A nondescript man with thinning brown hair and a slight paunch is minding his own business at an airport. He is oblivious to a nearby stranger who is excitedly alerting the Web site Twitter to the man’s presence. “I see Jimmy Wales at the airport,” the spy texts.
Cut to a subway in Taiwan, where a fan spots the nondescript man and gets him to pose for a photo. The fan posts it online with a tagline: “I meet Jimmy Wales in Taipei!!!!”
At the Apple store in New York’s SoHo, the man is merely trying to get his laptop serviced. “Are you the Jimmy Wales?” gasps a girl behind the counter.
Jimmy Wales isn’t your usual swoonworthy celebrity sighting. He’s hardly George Clooney or Tom Cruise. The founder of Wikipedia, the free online encyclopedia and the eighth-most-visited Web site in the world, ranking just behind MySpace, Wales, 42, is famous for revolutionizing the way information is gathered and disseminated on the Internet. In the seven years since he launched the site—which, unlike a traditional encyclopedia, is written and edited by its own readers rather than a paid staff—he’s become an Internet celebrity, conference hopping to events such as the World Economic Forum in Davos, Switzerland; vacationing with Richard Branson and Jimmy Carter on Necker Island; and hobnobbing with Tony Blair, Al Gore and Bono. “Jimmy has a cultlike following, and I count myself a member,” says the U2 frontman via e-mail. “But Wikipedia is actually an anticult. It is the democratization of information in a world where knowledge is power.” All the while, gossip and tech Web sites like Valleywag have devoted almost as much attention to dissecting the twice-married Wales’s love life as US Weekly has to Brangelina.

Wales with Steven Wynn, Martha Stewart and Ralph Nader.
“It’s kind of weird,” says Wales over lunch at Country in Manhattan. “It’s intense fame.”

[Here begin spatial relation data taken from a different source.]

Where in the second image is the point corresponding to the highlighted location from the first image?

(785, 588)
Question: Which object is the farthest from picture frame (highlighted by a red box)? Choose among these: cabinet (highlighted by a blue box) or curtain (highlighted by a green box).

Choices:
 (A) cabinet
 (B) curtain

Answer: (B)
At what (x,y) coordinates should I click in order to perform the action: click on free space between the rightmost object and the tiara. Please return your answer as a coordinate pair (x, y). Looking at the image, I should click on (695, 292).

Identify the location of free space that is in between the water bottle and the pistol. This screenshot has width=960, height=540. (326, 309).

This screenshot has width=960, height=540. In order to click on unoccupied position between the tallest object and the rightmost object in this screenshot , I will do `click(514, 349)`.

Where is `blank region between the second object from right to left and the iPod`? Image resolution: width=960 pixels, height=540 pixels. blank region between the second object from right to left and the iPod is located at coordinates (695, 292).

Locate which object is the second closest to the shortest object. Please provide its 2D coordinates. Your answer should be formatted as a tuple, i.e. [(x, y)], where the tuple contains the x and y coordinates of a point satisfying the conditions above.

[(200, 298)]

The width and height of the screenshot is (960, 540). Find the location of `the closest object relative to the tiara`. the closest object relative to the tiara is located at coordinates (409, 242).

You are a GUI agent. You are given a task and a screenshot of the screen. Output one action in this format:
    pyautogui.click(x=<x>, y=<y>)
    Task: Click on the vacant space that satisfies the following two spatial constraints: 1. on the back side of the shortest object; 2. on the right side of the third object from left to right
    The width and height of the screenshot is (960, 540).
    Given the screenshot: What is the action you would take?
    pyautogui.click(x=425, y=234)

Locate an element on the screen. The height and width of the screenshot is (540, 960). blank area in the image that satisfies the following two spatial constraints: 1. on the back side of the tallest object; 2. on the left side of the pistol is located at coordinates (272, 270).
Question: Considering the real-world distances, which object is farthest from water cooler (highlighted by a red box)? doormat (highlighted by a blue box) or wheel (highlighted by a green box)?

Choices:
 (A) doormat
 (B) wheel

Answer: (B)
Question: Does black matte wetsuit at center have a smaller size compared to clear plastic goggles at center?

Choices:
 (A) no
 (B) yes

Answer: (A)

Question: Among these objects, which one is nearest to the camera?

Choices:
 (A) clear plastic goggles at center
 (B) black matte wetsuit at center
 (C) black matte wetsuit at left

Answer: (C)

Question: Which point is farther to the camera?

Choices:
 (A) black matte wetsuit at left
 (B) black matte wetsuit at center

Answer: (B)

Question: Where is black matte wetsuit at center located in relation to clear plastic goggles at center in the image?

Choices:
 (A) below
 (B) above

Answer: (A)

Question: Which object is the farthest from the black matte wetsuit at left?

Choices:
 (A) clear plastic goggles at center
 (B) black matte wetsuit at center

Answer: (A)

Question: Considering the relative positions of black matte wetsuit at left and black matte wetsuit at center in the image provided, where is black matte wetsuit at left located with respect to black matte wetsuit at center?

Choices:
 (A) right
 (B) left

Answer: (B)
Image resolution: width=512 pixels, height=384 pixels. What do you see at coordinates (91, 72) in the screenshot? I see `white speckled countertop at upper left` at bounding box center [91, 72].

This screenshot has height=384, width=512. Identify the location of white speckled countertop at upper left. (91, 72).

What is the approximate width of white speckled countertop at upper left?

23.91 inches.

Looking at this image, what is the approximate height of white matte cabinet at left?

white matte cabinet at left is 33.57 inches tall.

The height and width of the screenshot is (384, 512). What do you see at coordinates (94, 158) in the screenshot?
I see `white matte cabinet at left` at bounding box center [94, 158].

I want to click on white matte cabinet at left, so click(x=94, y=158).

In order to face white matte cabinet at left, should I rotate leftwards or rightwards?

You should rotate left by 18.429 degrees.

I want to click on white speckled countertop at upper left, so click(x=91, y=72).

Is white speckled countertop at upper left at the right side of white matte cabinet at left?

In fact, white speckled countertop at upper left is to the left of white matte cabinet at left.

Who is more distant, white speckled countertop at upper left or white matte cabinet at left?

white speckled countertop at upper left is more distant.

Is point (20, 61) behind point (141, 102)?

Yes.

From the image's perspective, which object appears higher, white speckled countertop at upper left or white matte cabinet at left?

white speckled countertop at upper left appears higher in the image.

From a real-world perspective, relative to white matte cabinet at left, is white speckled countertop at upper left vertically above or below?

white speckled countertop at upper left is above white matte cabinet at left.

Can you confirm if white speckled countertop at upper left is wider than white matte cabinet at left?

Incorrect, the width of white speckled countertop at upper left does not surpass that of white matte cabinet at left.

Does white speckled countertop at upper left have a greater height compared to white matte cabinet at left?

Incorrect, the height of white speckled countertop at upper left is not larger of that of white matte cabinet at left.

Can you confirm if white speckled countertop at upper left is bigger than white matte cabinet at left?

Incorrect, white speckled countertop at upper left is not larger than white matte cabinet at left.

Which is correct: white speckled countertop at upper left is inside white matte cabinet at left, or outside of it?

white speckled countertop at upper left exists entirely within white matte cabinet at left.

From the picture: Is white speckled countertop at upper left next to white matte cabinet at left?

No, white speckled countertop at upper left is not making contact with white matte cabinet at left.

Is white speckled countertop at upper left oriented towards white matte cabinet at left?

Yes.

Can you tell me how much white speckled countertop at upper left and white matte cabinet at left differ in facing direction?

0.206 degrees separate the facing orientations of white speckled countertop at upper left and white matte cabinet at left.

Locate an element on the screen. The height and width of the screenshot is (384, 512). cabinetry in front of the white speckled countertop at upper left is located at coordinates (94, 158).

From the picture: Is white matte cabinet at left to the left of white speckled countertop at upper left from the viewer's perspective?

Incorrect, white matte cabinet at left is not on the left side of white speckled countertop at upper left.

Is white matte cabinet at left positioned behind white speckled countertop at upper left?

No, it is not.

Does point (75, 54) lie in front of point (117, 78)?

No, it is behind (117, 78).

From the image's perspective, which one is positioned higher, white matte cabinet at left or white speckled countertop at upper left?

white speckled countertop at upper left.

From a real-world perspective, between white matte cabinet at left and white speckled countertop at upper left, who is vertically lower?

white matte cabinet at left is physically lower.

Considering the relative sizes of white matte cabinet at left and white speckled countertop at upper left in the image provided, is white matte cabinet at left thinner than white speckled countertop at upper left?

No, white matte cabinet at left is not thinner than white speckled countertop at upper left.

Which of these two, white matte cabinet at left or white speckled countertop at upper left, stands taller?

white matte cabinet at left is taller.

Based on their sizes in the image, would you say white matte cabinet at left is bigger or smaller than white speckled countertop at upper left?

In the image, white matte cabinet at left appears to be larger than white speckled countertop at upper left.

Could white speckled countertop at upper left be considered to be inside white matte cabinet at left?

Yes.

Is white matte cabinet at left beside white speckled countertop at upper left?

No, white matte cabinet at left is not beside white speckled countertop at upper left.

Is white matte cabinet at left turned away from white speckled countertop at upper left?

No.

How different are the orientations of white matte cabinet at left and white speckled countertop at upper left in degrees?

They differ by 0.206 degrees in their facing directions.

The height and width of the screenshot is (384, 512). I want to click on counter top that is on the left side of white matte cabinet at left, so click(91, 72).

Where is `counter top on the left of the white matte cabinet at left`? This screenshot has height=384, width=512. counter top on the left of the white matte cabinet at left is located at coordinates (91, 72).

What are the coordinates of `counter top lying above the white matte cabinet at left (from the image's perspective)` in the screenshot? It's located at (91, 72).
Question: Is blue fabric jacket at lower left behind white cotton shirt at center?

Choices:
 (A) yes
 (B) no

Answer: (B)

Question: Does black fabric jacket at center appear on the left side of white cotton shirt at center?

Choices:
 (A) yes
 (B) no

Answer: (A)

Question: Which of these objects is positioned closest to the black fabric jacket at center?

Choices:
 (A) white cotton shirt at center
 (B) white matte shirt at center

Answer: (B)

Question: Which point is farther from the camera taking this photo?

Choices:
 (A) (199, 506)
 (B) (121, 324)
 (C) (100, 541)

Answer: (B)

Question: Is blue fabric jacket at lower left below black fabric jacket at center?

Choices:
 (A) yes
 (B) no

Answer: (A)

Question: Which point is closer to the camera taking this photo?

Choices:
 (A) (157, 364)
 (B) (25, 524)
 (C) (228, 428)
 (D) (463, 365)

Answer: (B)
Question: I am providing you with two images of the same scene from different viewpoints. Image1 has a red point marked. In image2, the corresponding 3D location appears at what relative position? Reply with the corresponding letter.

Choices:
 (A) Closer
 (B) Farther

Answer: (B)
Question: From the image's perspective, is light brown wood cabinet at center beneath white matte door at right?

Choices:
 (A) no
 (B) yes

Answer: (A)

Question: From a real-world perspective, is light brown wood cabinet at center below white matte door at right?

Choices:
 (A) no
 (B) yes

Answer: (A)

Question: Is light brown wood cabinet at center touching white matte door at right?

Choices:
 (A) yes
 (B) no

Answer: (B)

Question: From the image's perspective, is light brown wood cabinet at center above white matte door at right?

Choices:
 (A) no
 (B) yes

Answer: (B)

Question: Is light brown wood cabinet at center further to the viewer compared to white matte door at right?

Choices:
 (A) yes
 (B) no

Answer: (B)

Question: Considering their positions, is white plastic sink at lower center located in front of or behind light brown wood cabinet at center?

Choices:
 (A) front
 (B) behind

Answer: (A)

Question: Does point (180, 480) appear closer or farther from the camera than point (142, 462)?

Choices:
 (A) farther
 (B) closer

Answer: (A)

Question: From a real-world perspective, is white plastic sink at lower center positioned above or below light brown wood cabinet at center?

Which is heady stuff for a guy who grew up the son of a grocery store manager in Huntsville, Alabama—a self-described “geek” who used to fill his free time after his job as a futures trader by writing computer code for fun and who had never traveled farther than Canada and Mexico until he started Wikipedia. But humble beginnings didn’t prevent Wales from dreaming big. “He’s always had high ambitions,” remembers his first wife, Pam, whom he married at age 20 back in Alabama. “He was so sure of himself.... [I remember] flipping through the Robb Report at the grocery store where we worked, and there was this castle in England, and he said, ‘Yeah, we’re going to have that one day. I’m going to be a millionaire before I’m 40.’ And it’s like he’s had a game plan ever since.”